Begin by teaching your athlete what future fun looks like…and how to earn it.
Humans are transactional. I do X, and then I get Y. (I go to the dentist; I get a toy.) As kids and parents transact, a fun-trust account either fills or depletes. Parents create a fun-trust surplus when they consistently and reliably deliver the fun/joy/happiness they promised or implied. With a fun-trust surplus, it’s easier to pitch complex transactions that include [distant] future gratification.
In other words, parents dedicated to delivering fun in the early years and judiciously thereafter will succeed at pitching hard work, practice, patience, perseverance, and even setbacks as pathways to future fun. Conversely, no-fun parents with fun-trust deficits can’t make the same pitch. Everything about sports can be positioned and organized as either fun or as a pathway to fun.
Note: Competency builds confidence. The only way to build competency is to keep playing. The only way to keep them playing is to keep it fun. Until it’s a job, kids PLAY sports. Suggested Ted Talk
Along the way to 3,000 hours, you will see amazing young athletes that have incredible technical skills and/or advanced physical capabilities; they will seem so talented and so advanced that you may be tempted to drop out of the race. Don’t. Bigger, faster, stronger, or two years of extra experience are not reliable markers for future success. In fact, if anyone in the world could reliably predict which athletes at twelve will be successful at twenty-two, they would be wildly wealthy. Early selection is a myth; late bloomers are common; and all of the TTPP buckets have to be filled.
If you are a competitive person that’s wondering at this point, how to win, how to beat the system, and how to arrive at the end of the journey on top. Here are two observations:
First, ‘winners’ seem to simply win the war of attrition. As noted above, most kids quit, including most of the ‘future hall-of-famers’ that have been identified early on by so-called ‘experts’. Every athlete that plays a sport for fifteen to twenty years wins.
Second, overachievers have one thing in common: they’re smart and deliberate goal setters.
So, here’s my formula: During the first 3,000 hours, preserve all of your athlete’s options by filling all four of the TTPP buckets; always make it fun; ignore all the hype pertaining to young superstars…even when they’re yours; and guide the entire process via goals that are great, granular, gritty, and guided.

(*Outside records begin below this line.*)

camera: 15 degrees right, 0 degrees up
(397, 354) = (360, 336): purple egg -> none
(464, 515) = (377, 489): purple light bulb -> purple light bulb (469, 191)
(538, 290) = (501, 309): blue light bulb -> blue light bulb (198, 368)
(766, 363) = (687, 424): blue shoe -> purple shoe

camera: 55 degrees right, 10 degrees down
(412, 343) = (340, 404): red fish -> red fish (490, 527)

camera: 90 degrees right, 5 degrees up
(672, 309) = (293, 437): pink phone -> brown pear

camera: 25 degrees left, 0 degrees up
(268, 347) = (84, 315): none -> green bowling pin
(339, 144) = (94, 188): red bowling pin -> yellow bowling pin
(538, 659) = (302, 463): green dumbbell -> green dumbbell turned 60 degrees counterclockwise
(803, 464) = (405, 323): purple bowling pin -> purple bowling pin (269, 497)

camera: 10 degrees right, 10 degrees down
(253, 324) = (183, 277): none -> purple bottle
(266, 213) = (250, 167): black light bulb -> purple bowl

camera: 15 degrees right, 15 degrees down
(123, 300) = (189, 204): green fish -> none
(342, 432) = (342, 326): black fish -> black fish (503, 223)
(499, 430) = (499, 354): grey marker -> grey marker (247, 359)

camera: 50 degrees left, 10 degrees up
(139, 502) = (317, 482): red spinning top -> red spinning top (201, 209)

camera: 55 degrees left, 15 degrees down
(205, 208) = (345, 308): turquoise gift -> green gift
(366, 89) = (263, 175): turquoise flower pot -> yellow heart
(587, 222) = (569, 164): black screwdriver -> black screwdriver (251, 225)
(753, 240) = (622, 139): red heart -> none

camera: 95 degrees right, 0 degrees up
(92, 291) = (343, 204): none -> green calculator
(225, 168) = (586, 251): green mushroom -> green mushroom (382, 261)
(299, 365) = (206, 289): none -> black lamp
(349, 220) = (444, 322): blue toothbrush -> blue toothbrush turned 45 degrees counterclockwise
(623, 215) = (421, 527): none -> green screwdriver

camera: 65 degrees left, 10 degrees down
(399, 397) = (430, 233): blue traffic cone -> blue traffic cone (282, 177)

Goals — Activities and actions are undertaken with SMART goals in mind. Goals are essential. Work with your athlete to set weekly, monthly, season, and longer-term goals. Every two weeks, take ten minutes to review progress.
Great — Activities and actions are intended to be [great] fun, or a pathway to future fun. Especially in the early years, if it’s not fun, you’re draining the smiles bucket.
Granular — Deconstruct big picture goals such as ‘get better’ or ‘score more’ into granular goals (and routines) that add up to something bigger. Granular example: three times a week, kick with my left foot, from the right side of a small target that is twenty feet away, and strike the target ten times out of one-hundred attempts; adjust upward as the goal is met.
Grit — Choose activities and actions where initial failure is probable, a bit of agony is inevitable, and hard work is required; doing so builds grit. A good example of the intersection of grit and fun is when kids compete against older siblings.
Guided — Use highly qualified coaches and instructors to make granular adjustments, and to obtain continuous advice and feedback. (Parents are rarely qualified to do this.)